▶ Problem requirements: Can you reproduce, word for word, the part of the gas purification text that begins with the words containing "Specialized Gas Purification" and ends with "syngas, and more."?

▶ Text shown:
▬▬▬▬▬▬
Specialized Gas Purification

In addition to Ivys Adsorption’s expertise in designing and building air and gas drying solutions, we accept commissions to evaluate and create specialized gas treatment solutions to meet a variety of specific needs.

 

Adsorption technology can be applied to many industrial gas treatment processes including biogas separation and purification, hydrogen recovery, air separation, and oxygen enrichment for medical applications, as well as drying applications for air, natural gas, carbon monoxide, carbon dioxide, sulfur dioxide, acetylene, propylene, propane, syngas, and more.

Ivys Adsorption has developed custom drying or impurity-removal solutions for:

Helium Purification

Helium, a scarce, non-renewable gas, is used in the production of fiber optic equipment and semiconductors. Other industrial uses of helium include optoelectronics, laser welding, cold gas spraying, chemical processing and leak detection. Rising demand and declining reserves of helium have led to dramatic increases in the price of helium, intensifying the market for helium recovery systems.
▬▬▬▬▬▬
▶ Excerpted data:
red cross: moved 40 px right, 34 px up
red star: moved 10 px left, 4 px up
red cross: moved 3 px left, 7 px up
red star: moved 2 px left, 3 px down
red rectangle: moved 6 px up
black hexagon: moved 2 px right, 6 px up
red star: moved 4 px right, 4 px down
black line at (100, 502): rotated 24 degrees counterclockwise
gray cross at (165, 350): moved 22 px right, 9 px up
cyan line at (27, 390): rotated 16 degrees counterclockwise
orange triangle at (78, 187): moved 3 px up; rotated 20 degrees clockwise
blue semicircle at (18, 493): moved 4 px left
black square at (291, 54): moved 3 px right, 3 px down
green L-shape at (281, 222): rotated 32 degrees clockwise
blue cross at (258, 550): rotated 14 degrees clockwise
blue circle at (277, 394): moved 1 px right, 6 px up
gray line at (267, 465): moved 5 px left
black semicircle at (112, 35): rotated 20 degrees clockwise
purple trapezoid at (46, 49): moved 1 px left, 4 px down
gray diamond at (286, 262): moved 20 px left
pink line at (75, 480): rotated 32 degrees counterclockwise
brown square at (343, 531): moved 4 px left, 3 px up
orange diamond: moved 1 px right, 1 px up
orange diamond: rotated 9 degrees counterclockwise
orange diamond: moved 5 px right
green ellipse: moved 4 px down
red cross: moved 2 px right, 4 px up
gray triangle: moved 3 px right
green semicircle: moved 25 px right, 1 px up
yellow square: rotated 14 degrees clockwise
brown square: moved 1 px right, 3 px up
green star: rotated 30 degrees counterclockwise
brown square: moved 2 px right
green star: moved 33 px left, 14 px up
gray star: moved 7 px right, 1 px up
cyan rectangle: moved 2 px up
▬▬▬▬▬▬
▶ Task solution:
Specialized Gas Purification

In addition to Ivys Adsorption’s expertise in designing and building air and gas drying solutions, we accept commissions to evaluate and create specialized gas treatment solutions to meet a variety of specific needs.

 

Adsorption technology can be applied to many industrial gas treatment processes including biogas separation and purification, hydrogen recovery, air separation, and oxygen enrichment for medical applications, as well as drying applications for air, natural gas, carbon monoxide, carbon dioxide, sulfur dioxide, acetylene, propylene, propane, syngas, and more.